Saint-Léger-des-Vignes is situated in the South of the Nièvre, on the road D981. It is the beginning point of the Canal du Nivernais and situated on the edge of the river Loire. At the confluence of the Loire, the Aron and at the junction of the Canal du Nivernais and the Canal latéral à la Loire, it is a real crossroads of waterways. The hills of Saint-Léger-des-Vignes are fully facing south. This is the place where vines were planted which gave the name to the village.

==History==

=== The name ===

Over the centuries, Saint-Léger-des-Vignes had several names:

- Sanctus Léodgarius in 1152
- Sancti Léodgarius in Vinéïs in 1396
- Saint Ligier des Vignes in 1457
- Saint Lige les Vignes lès Decize in 1689

=== The glass factories ===

On 29 May 1724, Bernard Borniol built his glass factory on the site of Saint-Léger-des-Vignes, which was called Desize at this time. It closed much later in 1840. However, a second glass factory was created where we can currently find the Fresneau Stadium. Here we produced bottles until its shutting down, 5 December 1931.

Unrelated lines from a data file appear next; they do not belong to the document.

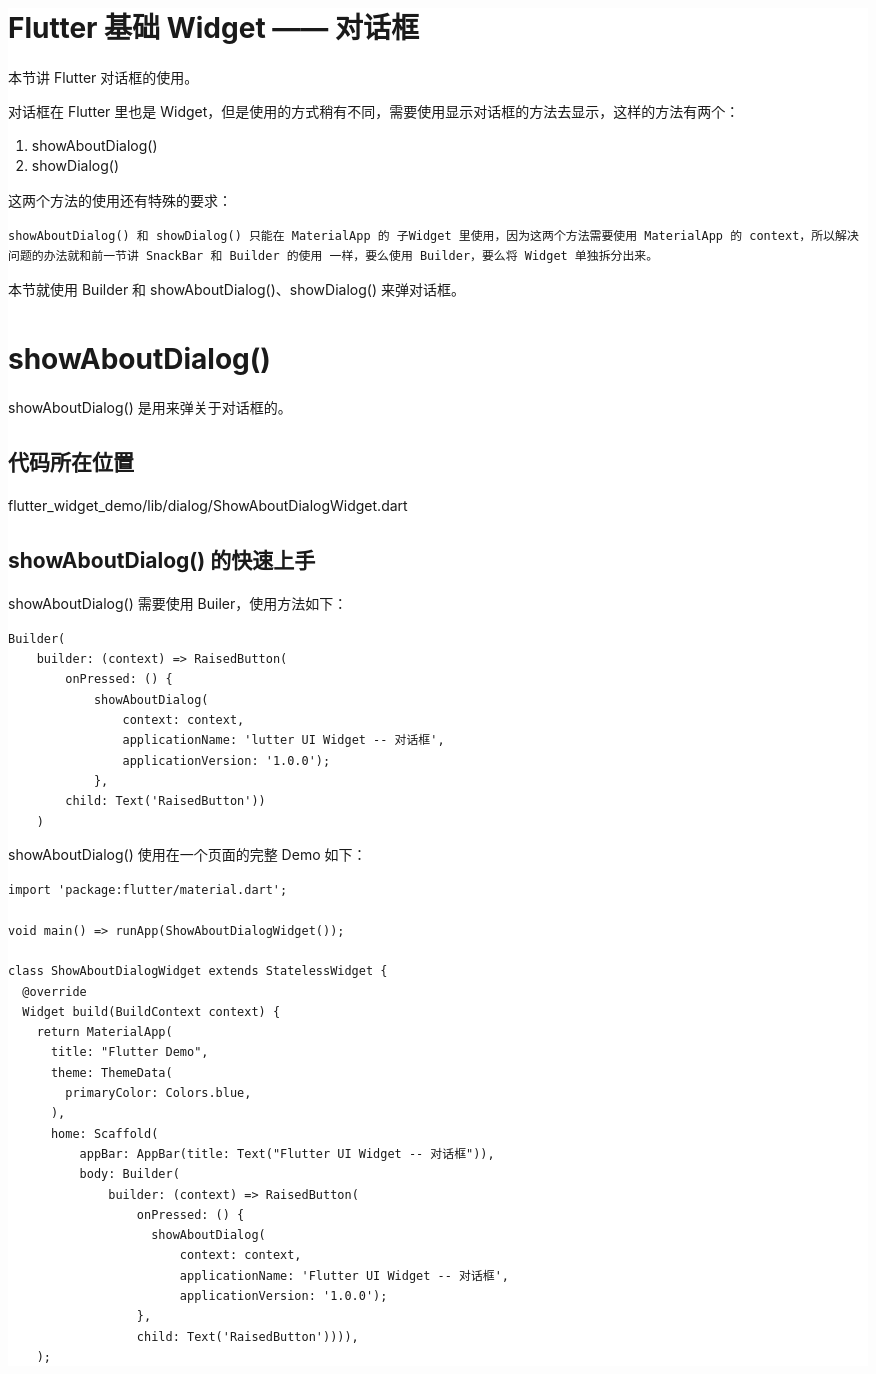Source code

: # Flutter 基础 Widget —— 对话框
本节讲 Flutter 对话框的使用。

对话框在 Flutter 里也是 Widget，但是使用的方式稍有不同，需要使用显示对话框的方法去显示，这样的方法有两个：
1. showAboutDialog()
2. showDialog()

这两个方法的使用还有特殊的要求：
```!
showAboutDialog() 和 showDialog() 只能在 MaterialApp 的 子Widget 里使用，因为这两个方法需要使用 MaterialApp 的 context，所以解决问题的办法就和前一节讲 SnackBar 和 Builder 的使用 一样，要么使用 Builder，要么将 Widget 单独拆分出来。
```
本节就使用 Builder 和 showAboutDialog()、showDialog() 来弹对话框。

# showAboutDialog()
showAboutDialog() 是用来弹关于对话框的。

## 代码所在位置

flutter_widget_demo/lib/dialog/ShowAboutDialogWidget.dart

## showAboutDialog() 的快速上手
showAboutDialog() 需要使用 Builer，使用方法如下：
```
Builder(
    builder: (context) => RaisedButton(
        onPressed: () {
            showAboutDialog(
                context: context,
                applicationName: 'lutter UI Widget -- 对话框',
                applicationVersion: '1.0.0');
            },
        child: Text('RaisedButton'))
    )
```

showAboutDialog() 使用在一个页面的完整 Demo 如下：
```
import 'package:flutter/material.dart';

void main() => runApp(ShowAboutDialogWidget());

class ShowAboutDialogWidget extends StatelessWidget {
  @override
  Widget build(BuildContext context) {
    return MaterialApp(
      title: "Flutter Demo",
      theme: ThemeData(
        primaryColor: Colors.blue,
      ),
      home: Scaffold(
          appBar: AppBar(title: Text("Flutter UI Widget -- 对话框")),
          body: Builder(
              builder: (context) => RaisedButton(
                  onPressed: () {
                    showAboutDialog(
                        context: context,
                        applicationName: 'Flutter UI Widget -- 对话框',
                        applicationVersion: '1.0.0');
                  },
                  child: Text('RaisedButton')))),
    );
```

=== The rubber factory ===

The factory located in Decize (the neighbouring town) was very beneficial for Saint-Léger-des-Vignes.
The Kleber factory (which is nowadays Anvis) was opened in 1942. It established the remarkable Fresneau Center where the old glass factory used to be before the 1930s.

==Demography==

As of 2023, the population of the commune was 1,646.

==Sports==

Saint-Léger-des-Vignes has an important sports complex, the Fresneau Center where rugby is played in particular. The sports facilities are sometimes praised as the best of the whole Nièvre.
Grandstands with a seating capacity of 3,000 spectators (including 300 covered) were built in 1951. Several sports are practiced under the aegis of Esperance Saint-Léger sports association (ESL) (athletics, boxing, canoe-kayak, climbing, gymnastics, judo, table tennis...) but the rugby XV is the most popular. The team which is in factory's colors (orange and blue), rose the level "National 3" in the 1990s and came close to the level "National 2".

== Personalities associated with the commune ==

- Jean-Marie Clamamus (1879-1973), politician, born in Saint-Léger-des-Vignes
- Claude de Burine (1931-2005), poet born in Saint-Léger-des-Vignes
- Hubert Védrine (born in 1947), politician, town councillor in Saint-Léger-des-Vignes from 1977 to 1995.